Random stuff from my life and mind.
Monday, January 07, 2008

 Could be. Nobody's moved down there for weeks and the stink is awful.

No seriously. A new Nicholas Carr book predicts utility computing will replace internal IT shops. http://www.networkworld.com/news/2008/010708-carr-it-dead.html

The IT department is dead, and it is a shift to utility computing that will kill this corporate career path. So predicts Nicholas Carr in his new book launched Monday, "The Big Switch: Rewiring the World from Edison to Google." Carr is best known for a provocative Harvard Business Review article entitled "Does IT Matter?" Published in 2003, the article asserted that IT investments didn't provide companies with strategic advantages because when one company adopted a new technology, its competitors did the same.
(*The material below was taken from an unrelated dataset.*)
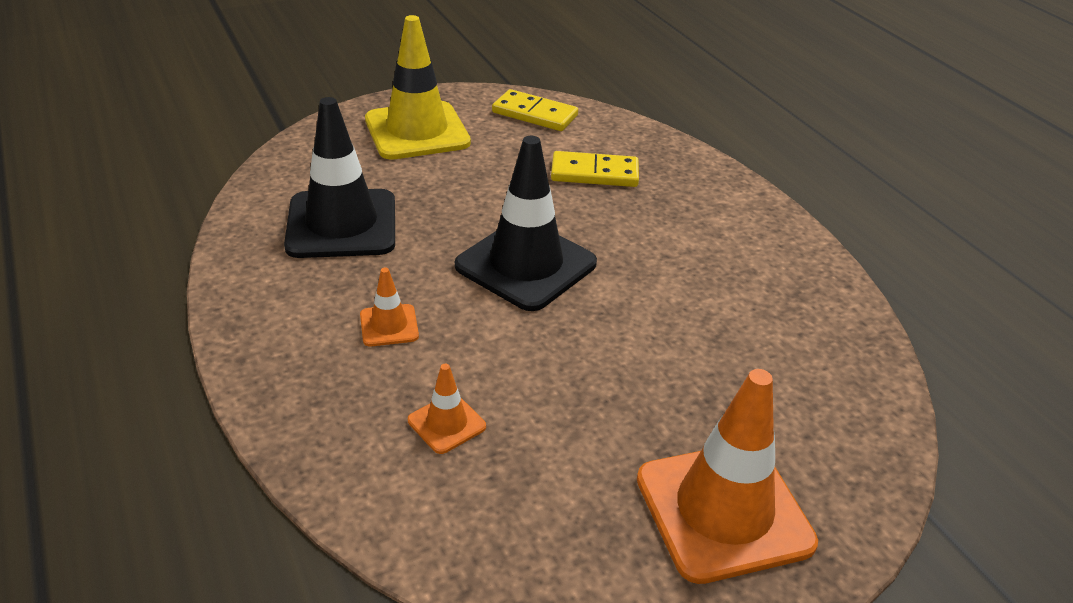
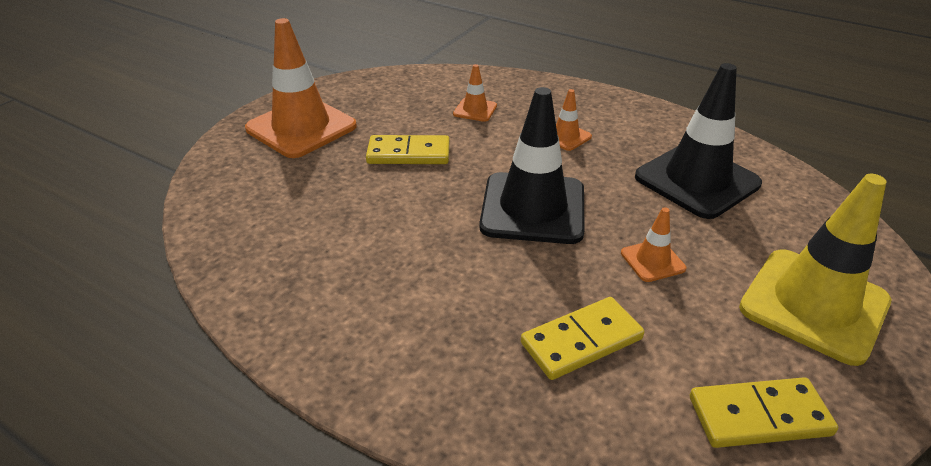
camera: 150 degrees right, 0 degrees up
(481, 190) = (652, 261): none -> orange traffic cone
(598, 387) = (408, 153): none -> yellow domino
This is called "table stakes". If you can't put in the table stakes, you aren't even in the game. He also ignores that first adopters of any given technology gain a marginal strategic advantage.  Hell, substitute "self-propelled vehicle" for "IT department". By his argument, horse-and-buggy delivery is strategically viable for most companies. Actually early adopters will simply improve their operational effectiveness in relation to the competition, this is not the same as strategic advantage, Michael Porter discusses this rather nicely in his November 96 article in Harvard Business Review. As the competition adopts the technologies you had adopted earlier their operation efficiencies will match yours and there will be a gradual erosion of the advantage that you have. A strategic advantage is something which cannot be easily duplicated by the competition.

Even if business spin off IT into the cloud, what then? Unless they're going to go for an all-in-one solution, it means someone is going to have to manage this. I agree that in the long-run we'll probably see a reduction in the number of IT staff for certain kinds of companies, using hosted apps, and outsourced IT. Heck I know quite a few mid-sized companies that contract out their IT services already, but there's a downsize to that. These same companies are looking to hire me, because their outsourced company cannot keep up.  I've heard of customer complaints because the network is down, and their contracted IT company takes a day or more to get out there to fix the problem. That's the one advantage of an in-house IT department, you tend to get pretty fast response times.

Nicholas Carr is over hyped and doesn’t know what he is talking about, if we stop talking about him maybe he’ll go away.